Der nächste Einsatz der Pop-up-Stage ist am Freitag, 4. September, in der Freizeitstätte Hirschgarten (Fezi). Deren Leiter Ralf Geweniger macht seit dem Lockdown ähnliche Erfahrungen wie seine Kollegen im MKJZ. Im Fezi würden täglich nur noch ein Drittel der üblichen Zahl an Kindern und Jugendlichen vorbeischauen. Ein Grund dafür könnten die Hygieneregeln sein, vermutet Geweniger. Jungen und Mädchen müssten diese im Jugendzentrum einhalten, gegenüber im Hirschgarten könnten sie sich dagegen fast ohne Einschränkungen treffen. Dabei hat das Fezi-Team den Tischkicker, die Playstation und die Musikanlage schon nach draußen gestellt. "Es ist mehr Aufwand, um weniger Kinder zu erreichen", sagt Geweniger. Doch die wenigen Besucher sind nicht das einzige Problem, mit dem sich Münchner Jugendarbeiter gerade beschäftigen.

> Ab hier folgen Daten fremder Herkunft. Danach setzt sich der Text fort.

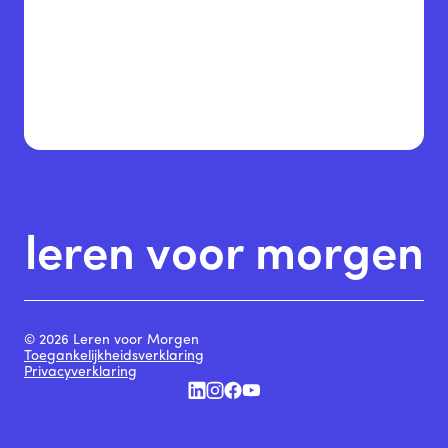
leren voor morgen
© 2026 Leren voor Morgen
Toegankelijkheidsverklaring
Privacyverklaring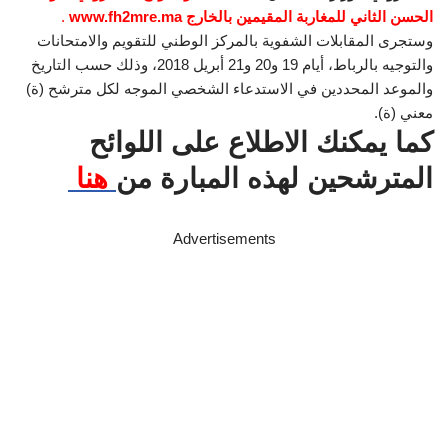
الحسن الثاني للمغاربة المقيمين بالخارج www.fh2mre.ma
.
وستجرى المقابلات الشفوية بالمركز الوطني للتقويم والامتحانات
والتوجيه بالرباط، أيام 19 و20 و21 أبريل 2018، وذلك حسب التاريخ
والموعد المحددين في الاستدعاء الشخصي الموجه لكل مترشح (ة)
معني (ة).
كما يمكنك الاطلاع على اللوائح
المترشحين لهذه المبارة من
هنا
Advertisements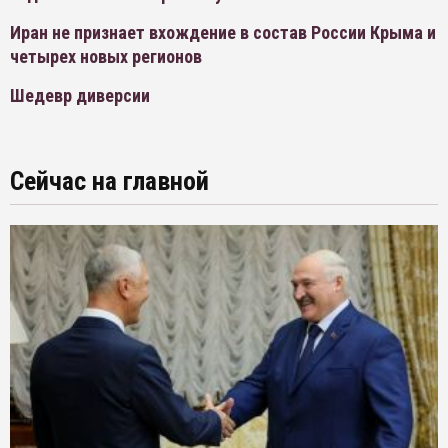
Иран не признает вхождение в состав России Крыма и
четырех новых регионов
Шедевр диверсии
Сейчас на главной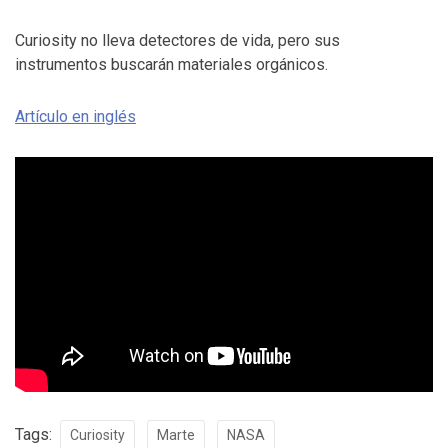
Curiosity no lleva detectores de vida, pero sus
instrumentos buscarán materiales orgánicos.
Artículo en inglés
Tags:
Curiosity
Marte
NASA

Workshop vor dem Auftritt: Rapper Roger Rekless alias David Mayonga übt mit Salman und Rayan Rap-Techniken.

(Foto: Sebastian Gabriel)

Robert Wurzer vom Stadtjugendamt fürchtet vor allem die sozialen Spannungen, die infolge der Isolation während des Lockdowns bei Jugendlichen auftreten könnten. "Die persönlichen Kontakte bleiben auf der Strecke", sagt Wurzer. Ob Hausaufgabenbetreuung oder vertrauensvolle Gespräche: Jugendzentren könnten jetzt nur wenig "Beziehungsarbeit" leisten. Vor allem in bildungsfernen Familien fühlten sich dadurch die Kinder vernachlässigt. Die Probleme sind auch der Stadtverwaltung bekannt. Das Sozialreferat erarbeitet zurzeit eine Beschlussvorlage für den Herbst. Darin wolle man Konsequenzen aus den bisherigen Erfahrungen der Jugendarbeit während Corona ziehen - auch mit Blick auf eine mögliche zweite Welle.

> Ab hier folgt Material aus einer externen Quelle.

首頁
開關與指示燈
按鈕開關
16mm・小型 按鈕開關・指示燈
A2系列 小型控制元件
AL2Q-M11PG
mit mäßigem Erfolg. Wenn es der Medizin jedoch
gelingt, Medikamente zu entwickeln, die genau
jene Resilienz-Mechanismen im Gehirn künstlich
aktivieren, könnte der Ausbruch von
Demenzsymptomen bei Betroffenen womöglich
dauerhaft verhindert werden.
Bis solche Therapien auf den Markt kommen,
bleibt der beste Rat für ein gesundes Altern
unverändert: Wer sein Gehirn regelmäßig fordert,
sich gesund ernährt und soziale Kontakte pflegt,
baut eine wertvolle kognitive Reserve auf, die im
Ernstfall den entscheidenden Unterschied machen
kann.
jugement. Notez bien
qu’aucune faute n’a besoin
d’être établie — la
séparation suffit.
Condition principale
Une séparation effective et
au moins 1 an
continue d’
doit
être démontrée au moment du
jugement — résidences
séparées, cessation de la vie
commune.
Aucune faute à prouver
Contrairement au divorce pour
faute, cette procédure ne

Es ist kurz nach 19 Uhr als Mayonga und die beiden Brüder die Bühne betreten. Knapp 30 Zuschauer stehen verteilt unter Pavillons und applaudieren. Mayonga erzählt von dem fünfstündigen Freestyle-Workshop. Normalerweise arbeite er eine Woche lang mit den Kindern, bevor es auf die Bühne gehe. "Doch die Jungs waren so schnell und so gut", sagt er, dass sie jetzt schon bereit seien. Trotz des Lobes sind die beiden sichtlich nervös. Rayan schaut ernst auf den Boden, er atmet ganz tief ein und aus, dann legt er los. Der Zehnjährige rappt darüber, wie er seine Gegner in Fortnite bekämpft. "Ja ich hab' ne gute Karriere im Gegensatz zu dir - Eins gegen Eins, du wirst sehen!" Auch sein älterer Bruder verarbeitet seine Erfahrungen mit der Fußballsimulation Fifa: "Dann kam ein Mensch und hat mich hopsgenommen - aber ey egal, ich hab' weitergekämpft, um das Spiel zu gewinnen." Gemeinsam mit Mayonga rappen sie den Refrain: Eltern und Geld, Fußball und Welt! Während des Beifalls kann Rayan wieder schmunzeln. "Es hat Spaß gemacht!", ruft er ins Mikro. Dann führt sein Weg von der Bühne direkt zurück an die Spielekonsole im Keller.